Statistical Regression and Classification: From Linear Models to Machine Learning takes an innovative look at the traditional statistical regression course, presenting a contemporary treatment in line with today’s applications and users. It is intended for courses with students from statistics, computer science, engineering and economics. Here one takes a modern look at regression, in ways such as the following:
- The book supplements classical linear and generalized linear models with introductory material on machine learning methods.
- Recognizing that classification is the focus of many contemporary applications, the book covers this topic in detail, especially the multiclass case.
- In view of the voluminous nature of many modern datasets, there is a chapter on Big Data.
- There is much more hands-on involvement of computer usage.
Yet this book is indeed on regression methods, as opposed to one on statistical learning. The primary methodology used is linear and generalized linear parametric models, covering both the Description and
Prediction goals of regression methods. The author is just as interested in Description applications of regression, such as measuring the gender wage gap in Silicon Valley, as in forecasting tomorrow’s demand for bike rentals. An entire chapter is devoted to measuring such effects, including discussion of Simpson’s Paradox, multiple inference, and causation issues. Similarly, there is an entire chapter of parametric model fit, making use of both residual analysis and assessment via nonparametric analysis.
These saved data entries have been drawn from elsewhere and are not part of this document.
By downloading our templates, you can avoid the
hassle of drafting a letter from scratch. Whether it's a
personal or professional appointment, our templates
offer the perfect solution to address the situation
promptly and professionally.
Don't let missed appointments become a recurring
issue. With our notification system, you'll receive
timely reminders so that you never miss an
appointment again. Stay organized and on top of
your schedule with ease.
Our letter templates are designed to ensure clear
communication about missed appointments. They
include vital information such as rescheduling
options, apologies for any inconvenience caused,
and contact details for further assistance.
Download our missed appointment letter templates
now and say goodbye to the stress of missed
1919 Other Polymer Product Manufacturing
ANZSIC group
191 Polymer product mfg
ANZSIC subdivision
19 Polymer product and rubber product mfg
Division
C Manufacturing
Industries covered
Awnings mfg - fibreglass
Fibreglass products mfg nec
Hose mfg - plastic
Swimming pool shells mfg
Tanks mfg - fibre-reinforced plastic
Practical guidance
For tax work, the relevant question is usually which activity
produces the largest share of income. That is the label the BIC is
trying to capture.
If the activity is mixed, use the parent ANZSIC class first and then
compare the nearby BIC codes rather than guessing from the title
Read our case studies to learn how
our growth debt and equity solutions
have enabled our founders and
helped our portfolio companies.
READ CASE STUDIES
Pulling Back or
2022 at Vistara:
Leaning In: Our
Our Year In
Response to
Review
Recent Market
Norman Matloff is a professor of computer science at the University of California, Davis, and was a founder of the Statistics Department at that institution. His current research focus is on recommender systems, and applications of regression methods to small area estimation and bias reduction in observational studies. He is on the editorial boards of the Journal of Statistical Computation and the R Journal. An award-winning teacher, he is the author of The Art of R Programming and Parallel Computation in Data Science: With Examples in R, C++ and CUDA.